December 23, 2011 was supposed to be a day of high drama in Washington as Congress voted on a deficit reduction plan produced by the congressional super committee. Things didn’t work out that way because the super committee never agreed on a plan.
There was, however, some budget news on Dec. 23, although it came with little drama. In fact, it was depressingly familiar. So familiar that it went largely unnoticed. Once again, Americans were given official notice that the nation is on an unsustainable fiscal path.
According to the 2011 Financial Report of the U.S. Government, released that day by the Treasury Department, even with enactment of last year’s Budget Control Act, “the debt-to-GDP ratio is projected to increase over the next 75 years and beyond if current policies are kept in place, which means that current policies are not sustainable.”
Not only was this conclusion unsurprising but so was the central cause: a growing mismatch between social insurance obligations (primarily for Social Security, Medicare and Medicaid) and dedicated resources.
The present value of the 75-year projected excess expenditures for these three programs over dedicated resources jumped to nearly $34 trillion, an increase of about $3 trillion from the previous year’s report. And an alternative scenario that many experts believe is more likely puts that total at $46 trillion.
“The Nation must bring social insurance expenses and resources into balance before the deficit and debt reach unprecedented heights,” the report warns. “Delays will only increase the magnitude of the reforms needed and will place more of the burden on future generations.”
This, of course, was precisely the problem that the failed super committee was supposed to address.
####################
Prompt A: According to the budget passage, what is the present value of the 75-year projected excess expenditures for the three social insurance programs over dedicated resources?
Prompt B: Do the following statements agree with the budget passage? For each, answer yes or no and quote the deciding words. (i) The super committee agreed on a deficit reduction plan. (ii) The Treasury Department released the 2011 Financial Report of the U.S. Government. (iii) The alternative scenario puts the total at $40 trillion.
Prompt C: Reproduce the budget passage word for word, everything from "There was, however, some" down to "unsustainable fiscal path.".
####################
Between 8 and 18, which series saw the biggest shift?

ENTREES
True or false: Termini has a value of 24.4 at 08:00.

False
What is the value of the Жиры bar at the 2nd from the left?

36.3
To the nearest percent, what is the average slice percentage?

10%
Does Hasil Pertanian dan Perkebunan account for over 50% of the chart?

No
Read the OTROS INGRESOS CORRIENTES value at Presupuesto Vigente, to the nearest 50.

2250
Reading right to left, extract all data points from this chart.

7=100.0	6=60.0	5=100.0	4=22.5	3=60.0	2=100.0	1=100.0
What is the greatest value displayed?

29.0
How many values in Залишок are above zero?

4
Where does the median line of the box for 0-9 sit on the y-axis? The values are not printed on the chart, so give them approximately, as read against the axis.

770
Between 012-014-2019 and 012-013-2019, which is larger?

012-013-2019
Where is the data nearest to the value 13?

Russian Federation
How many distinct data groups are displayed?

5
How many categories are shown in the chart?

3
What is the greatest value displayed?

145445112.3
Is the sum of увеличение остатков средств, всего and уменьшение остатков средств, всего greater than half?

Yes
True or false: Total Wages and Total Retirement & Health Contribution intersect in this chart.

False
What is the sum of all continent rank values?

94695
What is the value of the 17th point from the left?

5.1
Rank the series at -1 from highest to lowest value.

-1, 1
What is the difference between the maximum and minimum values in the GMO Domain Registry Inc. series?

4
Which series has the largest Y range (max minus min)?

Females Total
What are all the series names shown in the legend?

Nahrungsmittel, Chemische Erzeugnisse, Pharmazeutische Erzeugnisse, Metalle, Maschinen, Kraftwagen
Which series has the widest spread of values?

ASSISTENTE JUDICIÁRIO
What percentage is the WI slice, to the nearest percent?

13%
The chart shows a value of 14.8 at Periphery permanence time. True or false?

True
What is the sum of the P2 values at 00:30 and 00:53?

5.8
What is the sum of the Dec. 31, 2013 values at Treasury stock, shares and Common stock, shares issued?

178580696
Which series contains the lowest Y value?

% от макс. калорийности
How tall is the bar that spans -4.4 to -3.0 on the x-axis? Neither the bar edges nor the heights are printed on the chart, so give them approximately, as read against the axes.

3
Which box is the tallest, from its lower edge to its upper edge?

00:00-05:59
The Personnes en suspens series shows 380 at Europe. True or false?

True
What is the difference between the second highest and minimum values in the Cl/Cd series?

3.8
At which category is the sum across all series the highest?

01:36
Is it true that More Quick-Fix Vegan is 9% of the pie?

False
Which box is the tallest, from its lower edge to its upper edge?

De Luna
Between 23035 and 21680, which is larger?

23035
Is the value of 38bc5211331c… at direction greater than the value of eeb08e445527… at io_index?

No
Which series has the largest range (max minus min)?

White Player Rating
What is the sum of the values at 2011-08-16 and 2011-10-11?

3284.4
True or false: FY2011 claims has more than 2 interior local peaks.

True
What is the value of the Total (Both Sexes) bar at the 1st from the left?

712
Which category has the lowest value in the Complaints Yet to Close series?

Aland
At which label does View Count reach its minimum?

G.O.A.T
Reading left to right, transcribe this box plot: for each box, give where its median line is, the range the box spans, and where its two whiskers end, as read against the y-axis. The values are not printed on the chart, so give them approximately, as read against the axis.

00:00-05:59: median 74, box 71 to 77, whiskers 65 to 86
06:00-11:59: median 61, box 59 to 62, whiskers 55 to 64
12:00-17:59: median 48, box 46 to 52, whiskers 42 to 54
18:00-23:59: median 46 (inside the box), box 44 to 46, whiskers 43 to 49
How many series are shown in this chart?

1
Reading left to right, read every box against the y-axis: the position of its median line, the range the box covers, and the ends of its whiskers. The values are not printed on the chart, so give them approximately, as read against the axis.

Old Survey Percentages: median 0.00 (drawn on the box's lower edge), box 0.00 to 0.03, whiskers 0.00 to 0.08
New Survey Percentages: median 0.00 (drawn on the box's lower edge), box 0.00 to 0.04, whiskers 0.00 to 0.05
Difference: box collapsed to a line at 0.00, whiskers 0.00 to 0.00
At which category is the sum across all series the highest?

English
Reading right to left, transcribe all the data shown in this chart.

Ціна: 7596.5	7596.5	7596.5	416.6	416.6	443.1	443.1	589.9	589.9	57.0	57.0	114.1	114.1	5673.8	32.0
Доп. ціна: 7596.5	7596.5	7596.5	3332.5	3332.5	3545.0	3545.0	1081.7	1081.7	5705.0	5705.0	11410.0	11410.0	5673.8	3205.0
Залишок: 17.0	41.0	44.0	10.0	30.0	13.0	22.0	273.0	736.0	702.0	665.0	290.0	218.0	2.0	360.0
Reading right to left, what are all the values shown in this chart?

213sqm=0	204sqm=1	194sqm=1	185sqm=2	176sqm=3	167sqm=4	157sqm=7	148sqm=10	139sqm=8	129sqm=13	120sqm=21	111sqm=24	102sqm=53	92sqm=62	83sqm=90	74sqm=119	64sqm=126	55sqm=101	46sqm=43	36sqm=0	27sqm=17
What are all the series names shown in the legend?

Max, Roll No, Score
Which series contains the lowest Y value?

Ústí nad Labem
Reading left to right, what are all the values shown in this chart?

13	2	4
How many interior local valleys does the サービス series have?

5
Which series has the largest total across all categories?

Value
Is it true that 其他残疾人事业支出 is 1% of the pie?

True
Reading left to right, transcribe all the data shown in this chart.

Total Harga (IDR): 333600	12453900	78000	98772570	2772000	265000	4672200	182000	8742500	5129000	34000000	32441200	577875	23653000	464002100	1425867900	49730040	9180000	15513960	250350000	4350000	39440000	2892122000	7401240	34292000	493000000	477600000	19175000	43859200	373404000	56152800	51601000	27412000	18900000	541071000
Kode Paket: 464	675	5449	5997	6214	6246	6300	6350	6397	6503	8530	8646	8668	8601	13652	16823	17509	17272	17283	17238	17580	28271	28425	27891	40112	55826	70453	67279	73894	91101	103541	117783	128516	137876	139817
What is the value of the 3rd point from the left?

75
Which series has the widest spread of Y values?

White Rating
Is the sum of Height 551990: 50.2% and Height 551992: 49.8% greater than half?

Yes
####################
Response A: Nearly $34 trillion.

Response B:
(i) No: "the super committee never agreed on a plan."
(ii) Yes: "released that day by the Treasury Department"
(iii) No: "puts that total at $46 trillion."

Response C:
There was, however, some budget news on Dec. 23, although it came with little drama. In fact, it was depressingly familiar. So familiar that it went largely unnoticed. Once again, Americans were given official notice that the nation is on an unsustainable fiscal path.